E/e′ Ratio: The E/e′ ratio is a widely used echocardiographic parameter for estimating left ventricular diastolic pressures [29]. It is derived from early mitral inflow velocity (E wave) and early diastolic mitral annular velocity (e′) obtained via pulsed-wave and tissue Doppler imaging, respectively. A ratio above 14 suggests elevated left atrial pressure and diastolic dysfunction [30]. These changes contribute to left atrial strain and enlargement, providing an arrhythmogenic substrate for AF maintenance [31].
Left Atrial Contractile Strain (LASct): LASct represents the active contraction function of the left atrium and is evaluated using speckle-tracking echocardiography during the late diastolic phase [32] (Figure 1). It is measurable only in patients who are in sinus rhythm at the time of examination. Normal values are typically above 6%, whereas values below this threshold suggest poor contractile function and advanced atrial disease [33]. Impaired LASct has been linked to a greater likelihood of arrhythmia recurrence and reflects the diminished booster pump contribution of the atrium to left ventricular filling [34].
These six parameters, when evaluated collectively, provide a multidimensional assessment of left atrial structure, function, and electromechanical integrity. Their integration into the EASE score enables precise risk stratification (Figure 4) and supports a tailored approach to the management of patients undergoing AF ablation (Table 1).
Based on the distribution of EASE scores in our study cohort and their association with arrhythmia recurrence, we classified patients into three risk groups: low (0–3), intermediate (4–8), and high (9–12).

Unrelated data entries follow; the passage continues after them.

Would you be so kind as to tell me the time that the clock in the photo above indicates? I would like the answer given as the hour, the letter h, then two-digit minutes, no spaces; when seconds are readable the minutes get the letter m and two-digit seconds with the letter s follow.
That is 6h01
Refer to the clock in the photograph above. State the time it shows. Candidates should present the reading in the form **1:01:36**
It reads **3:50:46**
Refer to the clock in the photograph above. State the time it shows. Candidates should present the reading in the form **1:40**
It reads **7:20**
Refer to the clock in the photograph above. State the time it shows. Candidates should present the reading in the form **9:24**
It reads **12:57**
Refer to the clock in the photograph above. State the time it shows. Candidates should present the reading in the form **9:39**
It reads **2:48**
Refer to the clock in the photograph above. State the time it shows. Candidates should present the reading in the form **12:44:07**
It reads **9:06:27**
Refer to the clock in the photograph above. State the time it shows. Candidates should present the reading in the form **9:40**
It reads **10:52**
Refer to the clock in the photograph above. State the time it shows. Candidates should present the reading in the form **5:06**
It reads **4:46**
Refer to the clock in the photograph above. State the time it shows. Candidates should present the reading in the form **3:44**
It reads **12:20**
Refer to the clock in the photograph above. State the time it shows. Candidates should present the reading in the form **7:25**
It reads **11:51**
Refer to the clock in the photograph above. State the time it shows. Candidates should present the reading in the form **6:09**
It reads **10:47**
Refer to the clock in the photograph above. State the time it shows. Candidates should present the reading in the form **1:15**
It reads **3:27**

This stratification was determined empirically by identifying score intervals associated with progressively higher recurrence rates during follow-up. Patients in the low-risk group exhibited significantly lower recurrence rates (<10%), while those in the high-risk group demonstrated recurrence rates > 60%. The intermediate group represented a transitional zone with moderate risk. This tripartite model facilitates clinical decision-making by providing a practical, biologically grounded framework to estimate recurrence probability and tailor post-ablation management.

4. Echocardiographic–Electrophysiological Correlation

The EASE score’s predictive strength lies in its ability to noninvasively capture pathophysiological remodeling processes that correspond to the electrical behavior of the left atrium observed during invasive electrophysiological (EP) mapping. Each component of the score correlates with specific features of the arrhythmogenic substrate, offering a mechanistic bridge between imaging and intervention (Table 2).

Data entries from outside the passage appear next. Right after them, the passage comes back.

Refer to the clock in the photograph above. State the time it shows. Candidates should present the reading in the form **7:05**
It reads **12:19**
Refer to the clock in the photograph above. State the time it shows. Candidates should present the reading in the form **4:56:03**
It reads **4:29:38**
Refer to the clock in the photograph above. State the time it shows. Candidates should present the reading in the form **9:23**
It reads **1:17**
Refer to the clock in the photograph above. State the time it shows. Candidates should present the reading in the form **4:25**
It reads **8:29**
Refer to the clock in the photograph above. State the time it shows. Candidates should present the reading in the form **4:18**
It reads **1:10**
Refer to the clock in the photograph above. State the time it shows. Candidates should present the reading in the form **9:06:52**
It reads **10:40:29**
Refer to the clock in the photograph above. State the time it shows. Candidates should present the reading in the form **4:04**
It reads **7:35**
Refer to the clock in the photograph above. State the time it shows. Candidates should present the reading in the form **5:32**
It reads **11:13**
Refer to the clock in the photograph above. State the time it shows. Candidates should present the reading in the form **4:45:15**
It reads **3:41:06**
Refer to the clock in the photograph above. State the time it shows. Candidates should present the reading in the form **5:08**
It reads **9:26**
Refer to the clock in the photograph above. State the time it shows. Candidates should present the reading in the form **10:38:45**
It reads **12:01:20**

Left Atrial Reservoir Strain (LASr) is perhaps the most sensitive echocardiographic indicator of myocardial fibrosis and compliance [35]. Low LASr values (<15%) consistently correspond to regions of low-voltage myocardium (<0.5 mV) on bipolar voltage mapping, representing fibrotic or non-viable atrial tissue [36] (Figure 5). These regions often exhibit sparse or absent Complex Fractionated Atrial Electrogram (CFAE) activity, reduced local capture during pacing, and decreased ablation responsiveness, particularly when confined to the posterior and inferior walls [37].

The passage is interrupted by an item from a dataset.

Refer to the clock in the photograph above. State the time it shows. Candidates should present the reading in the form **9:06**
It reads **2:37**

Atrial Conduction Time (PA-TDI) reflects electromechanical delay and is a noninvasive surrogate for slowed intra-atrial conduction. Patients with prolonged PA-TDI (>150 ms) often display broader total activation time during sinus rhythm or pacing, interatrial dyssynchrony, and delayed left atrial appendage activation [38]. These features align with conduction block or zig-zag conduction patterns on EP mapping, indicating an arrhythmogenic milieu that favors reentry [39].
Left Atrial Volume Index (LAVI) represents cumulative structural remodeling. Atrial dilation, particularly when indexed LAVI exceeds 48 mL/m2, is associated with greater spatial dispersion of CFAEs and more complex propagation patterns during AF [40]. Mapping in these patients frequently reveals multiple breakthrough sites, longer electrogram duration, and a wider distribution of rotors or wavelets.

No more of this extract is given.